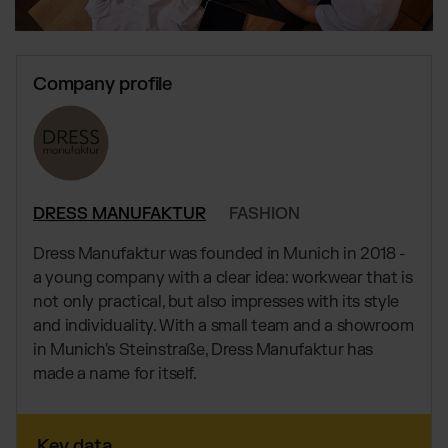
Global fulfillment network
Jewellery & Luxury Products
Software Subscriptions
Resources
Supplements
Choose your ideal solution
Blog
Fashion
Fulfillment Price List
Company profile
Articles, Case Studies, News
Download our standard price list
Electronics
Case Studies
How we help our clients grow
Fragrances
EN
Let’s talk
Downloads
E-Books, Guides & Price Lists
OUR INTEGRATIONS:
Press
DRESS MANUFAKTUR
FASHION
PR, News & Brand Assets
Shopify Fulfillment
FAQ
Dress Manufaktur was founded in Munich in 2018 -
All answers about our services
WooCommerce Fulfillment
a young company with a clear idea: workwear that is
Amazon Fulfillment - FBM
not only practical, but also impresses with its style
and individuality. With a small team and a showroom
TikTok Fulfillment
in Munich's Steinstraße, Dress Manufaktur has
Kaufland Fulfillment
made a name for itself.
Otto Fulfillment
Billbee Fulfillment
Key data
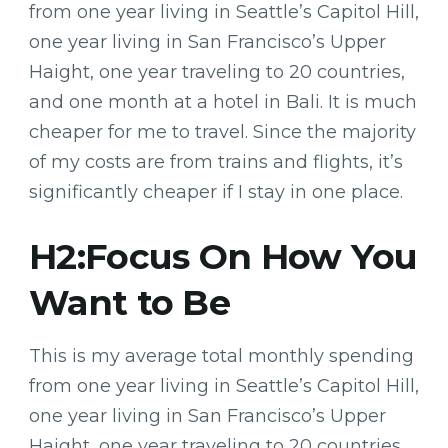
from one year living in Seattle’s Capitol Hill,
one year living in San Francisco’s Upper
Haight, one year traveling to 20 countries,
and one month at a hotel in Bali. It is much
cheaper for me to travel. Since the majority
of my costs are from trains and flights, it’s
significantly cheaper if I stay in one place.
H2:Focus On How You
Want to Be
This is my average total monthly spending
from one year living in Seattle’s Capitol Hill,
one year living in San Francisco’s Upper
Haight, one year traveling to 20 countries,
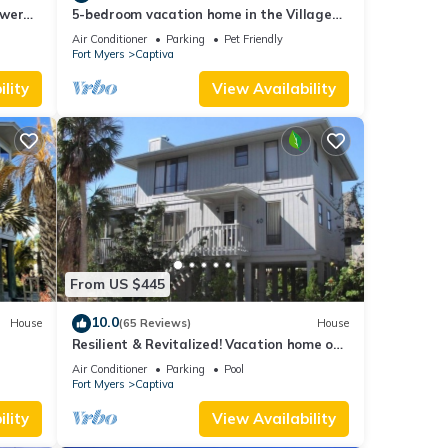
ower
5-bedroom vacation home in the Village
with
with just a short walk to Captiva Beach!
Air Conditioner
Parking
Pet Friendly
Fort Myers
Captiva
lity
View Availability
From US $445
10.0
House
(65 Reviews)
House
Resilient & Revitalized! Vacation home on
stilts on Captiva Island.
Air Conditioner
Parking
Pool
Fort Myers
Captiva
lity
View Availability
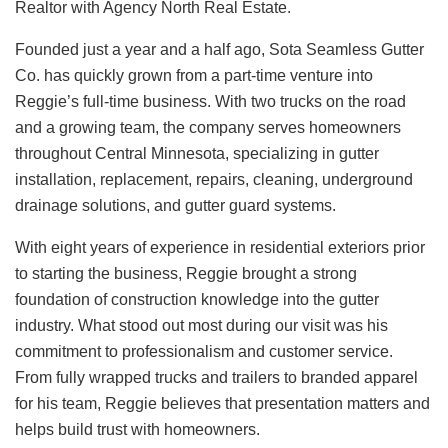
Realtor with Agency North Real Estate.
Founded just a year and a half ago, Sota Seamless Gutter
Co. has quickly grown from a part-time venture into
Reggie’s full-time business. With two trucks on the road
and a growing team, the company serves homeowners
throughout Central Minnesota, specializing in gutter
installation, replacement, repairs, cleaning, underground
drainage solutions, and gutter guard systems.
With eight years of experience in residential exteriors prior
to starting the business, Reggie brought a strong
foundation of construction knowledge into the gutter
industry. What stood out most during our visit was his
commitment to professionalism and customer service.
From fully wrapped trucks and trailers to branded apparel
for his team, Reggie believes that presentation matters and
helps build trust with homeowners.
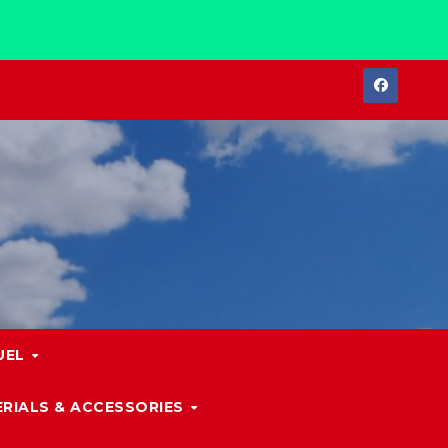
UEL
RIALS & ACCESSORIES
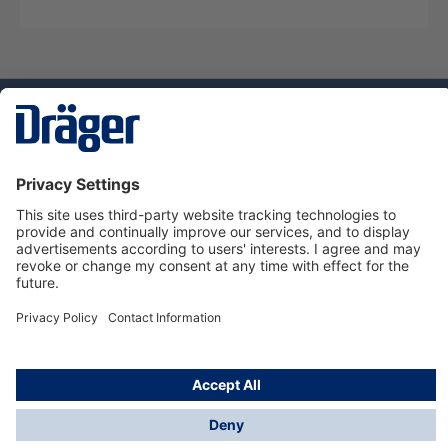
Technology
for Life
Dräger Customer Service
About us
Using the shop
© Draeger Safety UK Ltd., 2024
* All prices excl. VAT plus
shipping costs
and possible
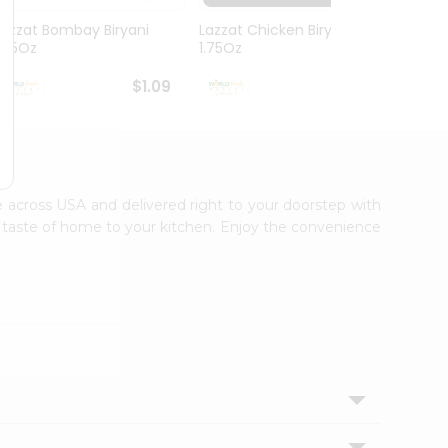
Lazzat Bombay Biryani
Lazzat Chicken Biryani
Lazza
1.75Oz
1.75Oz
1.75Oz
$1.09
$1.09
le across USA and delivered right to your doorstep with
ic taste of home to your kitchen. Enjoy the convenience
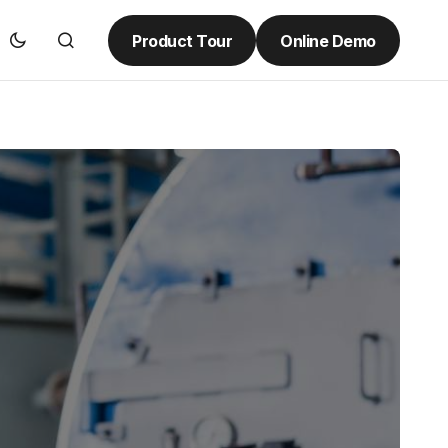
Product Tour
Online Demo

--------------------------------------------------

Requirement
Please reproduce the text of all the records with "Captiva" replaced by "Sanibel" and everything else unchanged, leaving out the pictures.

Result of this exercise
Global fulfillment network
Jewellery & Luxury Products
Software Subscriptions
Resources
Supplements
Choose your ideal solution
Blog
Fashion
Fulfillment Price List
Company profile
Articles, Case Studies, News
Download our standard price list
Electronics
Case Studies
How we help our clients grow
Fragrances
EN
Let’s talk
Downloads
E-Books, Guides & Price Lists
OUR INTEGRATIONS:
Press
DRESS MANUFAKTUR
FASHION
PR, News & Brand Assets
Shopify Fulfillment
FAQ
Dress Manufaktur was founded in Munich in 2018 -
All answers about our services
WooCommerce Fulfillment
a young company with a clear idea: workwear that is
Amazon Fulfillment - FBM
not only practical, but also impresses with its style
and individuality. With a small team and a showroom
TikTok Fulfillment
in Munich's Steinstraße, Dress Manufaktur has
Kaufland Fulfillment
made a name for itself.
Otto Fulfillment
Billbee Fulfillment
Key data
from one year living in Seattle’s Capitol Hill,
one year living in San Francisco’s Upper
Haight, one year traveling to 20 countries,
and one month at a hotel in Bali. It is much
cheaper for me to travel. Since the majority
of my costs are from trains and flights, it’s
significantly cheaper if I stay in one place.
H2:Focus On How You
Want to Be
This is my average total monthly spending
from one year living in Seattle’s Capitol Hill,
one year living in San Francisco’s Upper
Haight, one year traveling to 20 countries,
ower
5-bedroom vacation home in the Village
with
with just a short walk to Sanibel Beach!
Air Conditioner
Parking
Pet Friendly
Fort Myers
Sanibel
lity
View Availability
From US $445
10.0
House
(65 Reviews)
House
Resilient & Revitalized! Vacation home on
stilts on Sanibel Island.
Air Conditioner
Parking
Pool
Fort Myers
Sanibel
lity
View Availability
Realtor with Agency North Real Estate.
Founded just a year and a half ago, Sota Seamless Gutter
Co. has quickly grown from a part-time venture into
Reggie’s full-time business. With two trucks on the road
and a growing team, the company serves homeowners
throughout Central Minnesota, specializing in gutter
installation, replacement, repairs, cleaning, underground
drainage solutions, and gutter guard systems.
With eight years of experience in residential exteriors prior
to starting the business, Reggie brought a strong
foundation of construction knowledge into the gutter
industry. What stood out most during our visit was his
commitment to professionalism and customer service.
From fully wrapped trucks and trailers to branded apparel
for his team, Reggie believes that presentation matters and
helps build trust with homeowners.
UEL
RIALS & ACCESSORIES
Technology
for Life
Dräger Customer Service
About us
Using the shop
© Draeger Safety UK Ltd., 2024
* All prices excl. VAT plus
shipping costs
and possible
Lazzat Bombay Biryani
Lazzat Chicken Biryani
Lazza
1.75Oz
1.75Oz
1.75Oz
$1.09
$1.09
le across USA and delivered right to your doorstep with
ic taste of home to your kitchen. Enjoy the convenience
Product Tour
Online Demo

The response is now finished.